Il ruolo e il peso che questi proletari hanno nell’apparato produttivo italiano ed europeo non è marginale. Le borghesie europee hanno, anzi, bisogno di aumentare la presenza dei lavoratori immigrati, per compensare le loro decrescenti curve demografiche, rimpinguare l’"esercito industriale di riserva" con cui tenere sotto costante ricatto la massa dei proletari occupati, europei ed immigrati. Un "fenomeno sociale" di tale dimensione numerica e geografica non può essere gestito solo con il "bastone".

Per questo, sottolinea Letta, è necessario che tutti i membri dell’Ue accettino di armonizzare in tal senso le rispettive legislazioni e mettano in campo una comune politica continentale. Al "bastone" (che deve rimanere) va affiancato il "coinvolgimento". Il proletario immigrato deve in prospettiva cominciare a potersi sentire "parte della nuova patria" e sempre più "spontaneamente" legato ad essa ed ai suoi destini. Il dibattito "italiano" sullo ius soli, la discussione sulla cancellazione del reato di clandestinità e sul superamento della Bossi-Fini, le misure in discussione in Germania tese a gettare le basi affinché l’immigrato non sia più relegato nel tradizionale ruolo di "lavoratore ospite" che tanti frutti ha portato alla prosperità delle imprese tedesche, sono i primi passi di questo "nuovo" indirizzo politico borghese.

Ad esso guardano con favore anche tanti lavoratori immigrati. Essi nutrono la speranza che tali "aperture" eliminino o alleggeriscano le mille discriminazioni a cui sono quotidianamente sottoposti. Questa speranza non è priva di qualche fondamento, poiché la politica perorata da Letta potrebbe portare a piccoli miglioramenti immediati rispetto alle pratiche del periodo berlusconiano. Ma a che prezzo?

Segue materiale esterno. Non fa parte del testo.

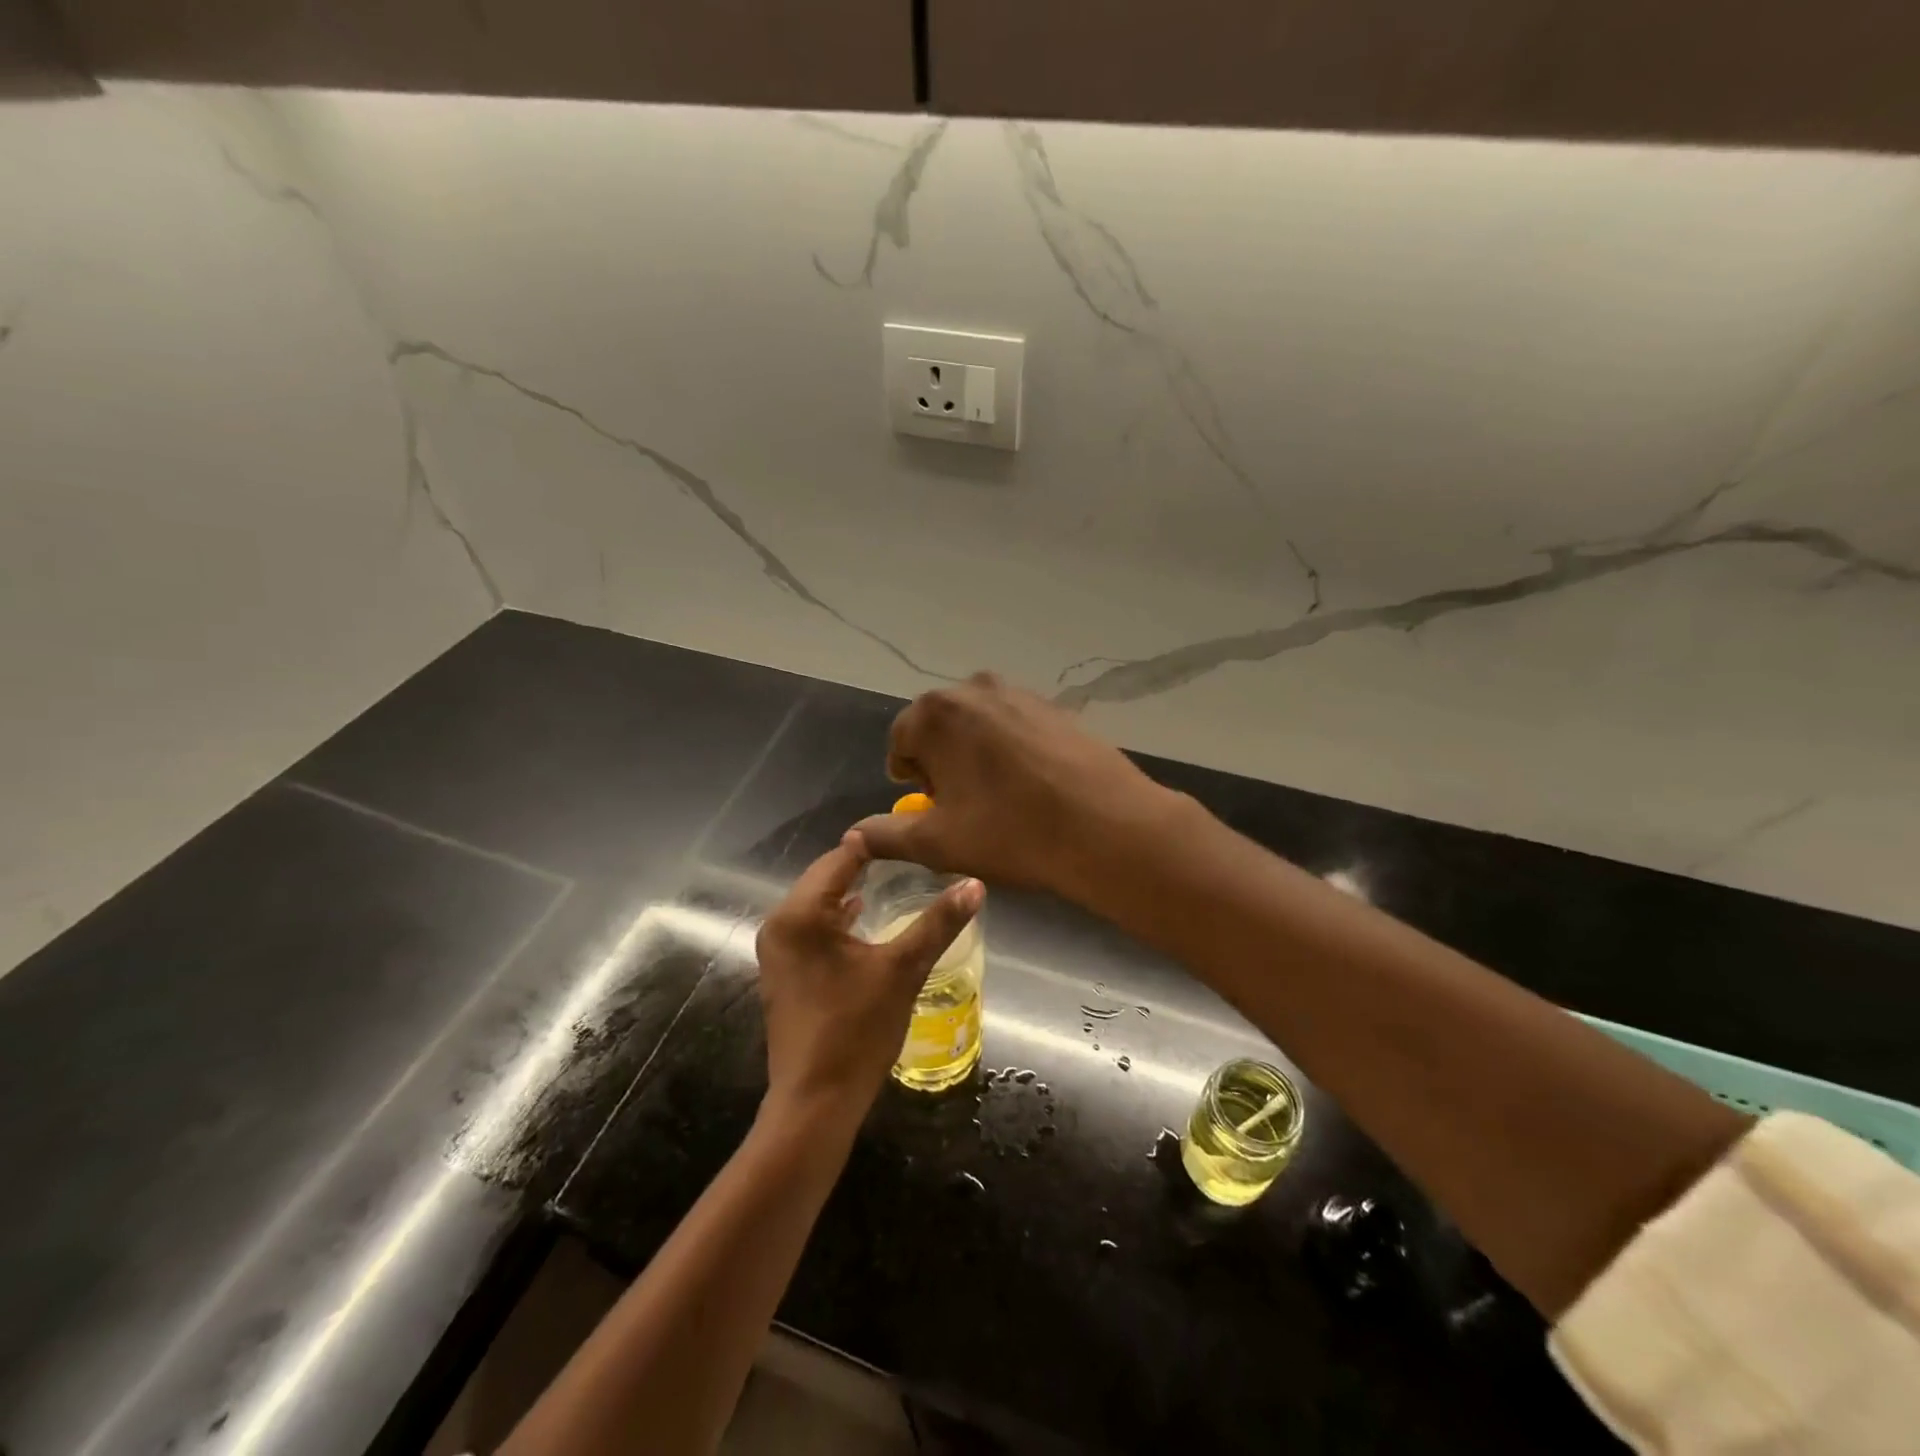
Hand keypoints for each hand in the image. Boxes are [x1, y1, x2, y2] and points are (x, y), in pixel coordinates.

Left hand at [755, 830, 982, 1122]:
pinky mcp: (782, 971)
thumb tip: (974, 884)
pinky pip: (812, 927)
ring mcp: (776, 949)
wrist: (815, 1102)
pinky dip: (838, 918)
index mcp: (800, 914)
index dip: (877, 845)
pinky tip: (865, 920)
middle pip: (826, 877)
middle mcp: (779, 923)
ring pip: (818, 903)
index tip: (913, 835)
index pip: (840, 858)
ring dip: (851, 892)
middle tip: (910, 858)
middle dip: (865, 867)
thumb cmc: (856, 1031)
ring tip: (895, 881)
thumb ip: (938, 923)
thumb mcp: (903, 970)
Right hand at [853, 672, 1180, 902]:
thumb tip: (853, 835)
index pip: (901, 742)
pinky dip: (1011, 751)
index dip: (911, 780)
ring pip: (978, 726)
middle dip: (942, 763)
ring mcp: (1019, 692)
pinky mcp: (1055, 706)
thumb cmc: (1011, 832)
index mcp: (935, 713)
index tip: (933, 809)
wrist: (1106, 826)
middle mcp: (973, 688)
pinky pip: (1014, 726)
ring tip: (999, 798)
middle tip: (965, 806)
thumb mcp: (937, 842)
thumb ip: (885, 835)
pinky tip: (1032, 785)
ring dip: (976, 756)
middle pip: (939, 728)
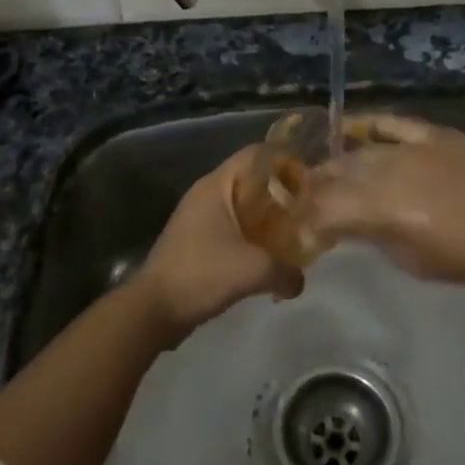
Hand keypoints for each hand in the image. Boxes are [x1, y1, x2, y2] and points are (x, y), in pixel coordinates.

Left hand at [137, 147, 304, 342]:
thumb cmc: (202, 274)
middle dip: (281, 192)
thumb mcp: (254, 270)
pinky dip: (252, 235)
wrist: (153, 310)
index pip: (256, 154)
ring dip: (267, 217)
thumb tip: (300, 281)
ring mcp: (198, 217)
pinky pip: (232, 227)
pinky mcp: (196, 241)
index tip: (310, 178)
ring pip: (242, 206)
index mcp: (216, 186)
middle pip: (251, 179)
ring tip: (294, 232)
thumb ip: (286, 271)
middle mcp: (206, 194)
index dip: (285, 160)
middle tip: (308, 209)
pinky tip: (268, 255)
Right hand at [309, 114, 464, 286]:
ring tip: (323, 176)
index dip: (305, 221)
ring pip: (358, 151)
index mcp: (382, 208)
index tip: (296, 232)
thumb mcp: (418, 263)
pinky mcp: (431, 133)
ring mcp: (410, 146)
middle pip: (336, 176)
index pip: (325, 210)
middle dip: (313, 191)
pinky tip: (348, 129)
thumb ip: (378, 239)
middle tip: (303, 204)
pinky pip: (390, 124)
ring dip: (336, 165)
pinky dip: (367, 127)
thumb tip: (355, 227)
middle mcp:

Al prezzo di incatenarsi mani e piedi al carro dei governi europei e di supportarne l’azione anche quando essa è mirata contro i paesi e i popoli da cui provengono gli immigrati stessi. Al prezzo di rinunciare "spontaneamente" alla prospettiva di difendersi collettivamente attraverso l’organizzazione e la mobilitazione. Al prezzo di vedere negli altri lavoratori, e soprattutto nei proletari del Sud del mondo che stanno progettando o progetteranno di trasferirsi in Europa, dei concorrenti che minacciano la "tranquillità" appena ottenuta. Al prezzo di dismettere preventivamente le uniche armi, quelle della lotta e dell’auto-organizzazione e dell’autonomia dalle istituzioni statali, con cui si può davvero contrastare il super-sfruttamento, il razzismo e la concorrenza al ribasso tra proletari.

Note

(1) Secondo stime basate sulle notizie pubblicate sulla stampa internazionale, sarebbero oltre 20mila le persone morte negli ultimi 25 anni nel tratto di Mediterraneo che separa le coste dell’Africa dall’Italia e dall’Europa.